IN THE MATTER OF THE SECURITIES ACT, R.S.O. 1990, c. S.5, AS AMENDED AND IN THE MATTER OF NEWER TECHNOLOGIES LIMITED, RYAN PICKERING AND RODGER FREY AND IN THE MATTER OF A SETTLEMENT AGREEMENT BETWEEN STAFF OF THE ONTARIO SECURITIES COMMISSION AND RODGER FREY
(Sections 127 and 127.1 of the Securities Act)
WHEREAS on December 4, 2012, the Ontario Securities Commission (the "Commission") issued a Notice of Hearing pursuant to sections 127 and 127.1 of the Securities Act, R.O. 1990, c. S.5, as amended (the "Act") to consider whether it is in the public interest to make orders, as specified therein, against and in respect of Newer Technologies Limited ("NTL"), Ryan Pickering ("Pickering") and Rodger Frey ("Frey").
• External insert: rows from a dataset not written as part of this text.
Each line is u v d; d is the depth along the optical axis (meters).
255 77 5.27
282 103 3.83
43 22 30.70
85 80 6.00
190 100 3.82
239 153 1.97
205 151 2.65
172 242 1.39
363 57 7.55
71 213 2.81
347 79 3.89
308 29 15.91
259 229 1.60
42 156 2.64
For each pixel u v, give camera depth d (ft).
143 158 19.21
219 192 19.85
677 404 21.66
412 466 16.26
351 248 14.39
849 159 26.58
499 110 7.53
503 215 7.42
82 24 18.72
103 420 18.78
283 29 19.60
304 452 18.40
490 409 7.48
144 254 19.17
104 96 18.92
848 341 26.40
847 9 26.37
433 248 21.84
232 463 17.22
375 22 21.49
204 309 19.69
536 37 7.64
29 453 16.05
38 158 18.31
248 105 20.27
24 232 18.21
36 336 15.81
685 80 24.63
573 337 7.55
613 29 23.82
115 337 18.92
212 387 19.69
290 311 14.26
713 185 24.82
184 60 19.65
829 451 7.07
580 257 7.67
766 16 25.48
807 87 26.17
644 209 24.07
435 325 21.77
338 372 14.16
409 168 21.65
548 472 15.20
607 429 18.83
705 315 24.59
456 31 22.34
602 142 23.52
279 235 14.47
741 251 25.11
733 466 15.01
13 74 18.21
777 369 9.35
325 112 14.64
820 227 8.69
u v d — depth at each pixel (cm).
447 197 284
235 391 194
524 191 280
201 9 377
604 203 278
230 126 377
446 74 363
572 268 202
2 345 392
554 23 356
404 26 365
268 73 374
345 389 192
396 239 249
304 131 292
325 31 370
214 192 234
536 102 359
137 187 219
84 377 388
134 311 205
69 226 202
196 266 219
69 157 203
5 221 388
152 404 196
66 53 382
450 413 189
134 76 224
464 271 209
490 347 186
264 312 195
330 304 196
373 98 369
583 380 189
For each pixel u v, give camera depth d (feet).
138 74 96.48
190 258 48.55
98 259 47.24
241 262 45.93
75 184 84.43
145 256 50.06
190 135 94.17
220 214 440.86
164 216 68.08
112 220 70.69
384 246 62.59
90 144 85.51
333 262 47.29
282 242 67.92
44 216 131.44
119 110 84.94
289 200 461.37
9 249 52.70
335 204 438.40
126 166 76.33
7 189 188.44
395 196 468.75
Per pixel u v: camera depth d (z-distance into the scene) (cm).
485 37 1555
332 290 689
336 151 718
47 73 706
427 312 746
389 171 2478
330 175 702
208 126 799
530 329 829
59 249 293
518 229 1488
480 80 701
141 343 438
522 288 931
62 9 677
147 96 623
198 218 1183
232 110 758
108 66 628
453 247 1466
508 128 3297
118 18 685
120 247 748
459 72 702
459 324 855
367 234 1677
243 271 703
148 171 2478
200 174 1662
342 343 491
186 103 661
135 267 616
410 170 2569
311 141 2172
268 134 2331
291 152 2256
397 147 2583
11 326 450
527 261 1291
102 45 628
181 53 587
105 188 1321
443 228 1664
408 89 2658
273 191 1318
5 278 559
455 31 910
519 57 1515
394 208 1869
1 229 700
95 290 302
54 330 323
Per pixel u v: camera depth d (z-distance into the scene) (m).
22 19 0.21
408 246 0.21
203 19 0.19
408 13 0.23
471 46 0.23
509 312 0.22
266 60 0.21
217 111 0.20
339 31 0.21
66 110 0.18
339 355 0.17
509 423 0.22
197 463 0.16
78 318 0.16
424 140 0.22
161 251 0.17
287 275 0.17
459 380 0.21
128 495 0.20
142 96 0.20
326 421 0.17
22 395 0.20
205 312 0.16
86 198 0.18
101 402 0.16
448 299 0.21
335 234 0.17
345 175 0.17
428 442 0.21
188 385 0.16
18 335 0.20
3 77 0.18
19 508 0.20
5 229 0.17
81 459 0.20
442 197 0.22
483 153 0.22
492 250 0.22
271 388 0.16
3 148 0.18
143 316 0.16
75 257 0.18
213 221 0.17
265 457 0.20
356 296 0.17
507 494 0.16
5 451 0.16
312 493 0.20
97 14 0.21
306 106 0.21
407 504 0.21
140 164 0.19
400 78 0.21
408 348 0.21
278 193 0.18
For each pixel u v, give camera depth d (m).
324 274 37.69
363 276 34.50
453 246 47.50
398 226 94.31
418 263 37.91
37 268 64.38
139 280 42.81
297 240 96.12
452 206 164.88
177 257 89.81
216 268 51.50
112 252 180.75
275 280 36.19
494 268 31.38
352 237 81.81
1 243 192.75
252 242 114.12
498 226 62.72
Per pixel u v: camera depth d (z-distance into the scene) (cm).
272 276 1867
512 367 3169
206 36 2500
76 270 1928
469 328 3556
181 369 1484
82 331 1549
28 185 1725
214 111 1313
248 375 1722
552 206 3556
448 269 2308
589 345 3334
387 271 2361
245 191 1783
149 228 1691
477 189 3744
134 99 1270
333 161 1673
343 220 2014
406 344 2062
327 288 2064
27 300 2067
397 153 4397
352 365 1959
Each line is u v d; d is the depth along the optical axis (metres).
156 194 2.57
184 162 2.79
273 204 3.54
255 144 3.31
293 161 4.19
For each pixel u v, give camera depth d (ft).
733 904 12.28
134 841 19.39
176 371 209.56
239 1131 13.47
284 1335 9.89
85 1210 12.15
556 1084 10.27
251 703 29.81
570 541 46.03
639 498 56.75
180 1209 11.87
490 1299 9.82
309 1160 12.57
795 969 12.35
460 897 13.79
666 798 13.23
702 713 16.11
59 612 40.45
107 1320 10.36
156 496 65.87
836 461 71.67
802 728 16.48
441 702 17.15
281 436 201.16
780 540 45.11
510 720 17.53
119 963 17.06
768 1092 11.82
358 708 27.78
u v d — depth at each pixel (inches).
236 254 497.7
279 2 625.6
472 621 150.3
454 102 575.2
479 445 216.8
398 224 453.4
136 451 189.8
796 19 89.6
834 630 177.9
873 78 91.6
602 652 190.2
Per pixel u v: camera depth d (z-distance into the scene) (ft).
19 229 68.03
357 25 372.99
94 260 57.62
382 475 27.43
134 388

The Notice of Hearing was issued in connection with the allegations as set out in the Statement of Allegations of Staff of the Commission ("Staff") dated December 4, 2012;
AND WHEREAS Frey has entered into a Settlement Agreement with Staff of the Commission dated September 2, 2014 (the "Settlement Agreement") in which Frey agreed to a proposed settlement of the proceeding commenced by the Notice of Hearing dated December 4, 2012, subject to the approval of the Commission;
AND WHEREAS on August 29, 2014, the Commission issued a Notice of Hearing pursuant to section 127 of the Act to announce that it proposed to hold a hearing to consider whether it is in the public interest to approve a Settlement Agreement entered into between Staff and Frey;
AND UPON reviewing the Settlement Agreement, the Notices of Hearing, and the Statement of Allegations of Staff of the Commission, and upon hearing submissions from counsel for Frey, and from Staff of the Commission;
AND WHEREAS the Commission is of the opinion that it is in the public interest to make this Order;
IT IS HEREBY ORDERED THAT:
(a) The Settlement Agreement is approved;
(b) pursuant to paragraph 6 of subsection 127(1) of the Act, Frey is reprimanded;
(c) pursuant to paragraph 2 of subsection 127(1) of the Act, trading in any securities by Frey shall cease permanently;
(d) pursuant to paragraph 2.1 of subsection 127(1) of the Act, acquisition of any securities by Frey is prohibited permanently;
(e) pursuant to paragraph 3 of subsection 127(1) of the Act, any exemptions contained in Ontario securities law do not apply to Frey permanently;
(f) pursuant to paragraphs 7, 8.1 and 8.3 of subsection 127(1) of the Act, Frey shall immediately resign all positions that he holds as a director or officer of any issuer (except as set out in subparagraph (h) of this Order, below), registrant or investment fund manager;
(g) pursuant to paragraphs 8, 8.2 and 8.4 of subsection 127(1) of the Act, Frey is permanently prohibited from becoming or acting as a director or officer of any reporting issuer, registrant or investment fund manager;
(h) pursuant to paragraph 8 of subsection 127(1) of the Act, Frey is permanently prohibited from becoming or acting as a director or officer of any issuer, with the exception that Frey is permitted to act or continue to act as a director and officer of any company through which he carries on business, so long as there are no more than 6 holders of the securities of the company;
(i) pursuant to paragraph 8.5 of subsection 127(1) of the Act, Frey is permanently prohibited from becoming or acting as a registrant, as an investment fund manager or as a promoter;
(j) pursuant to section 127.1 of the Act, Frey shall pay to the Commission the amount of $5,000.00, representing a portion of Staff's costs in this matter, within two years of the approval by the Commission of this Settlement Agreement. Frey shall pay at least $1250.00 by cheque six months after the Commission approves this Settlement Agreement and to pay at least $1250.00 by cheque every six months thereafter until the entire amount of the $5,000 penalty is paid in full;
(k) After the payment of $5,000.00 set out in paragraph (j) above is made in full, as an exception to the provisions of paragraphs (c), (d) and (e) of this Order above, Frey is permitted to:
i. trade on his own behalf in his own accounts; and
ii. acquire securities on his own behalf in his own accounts.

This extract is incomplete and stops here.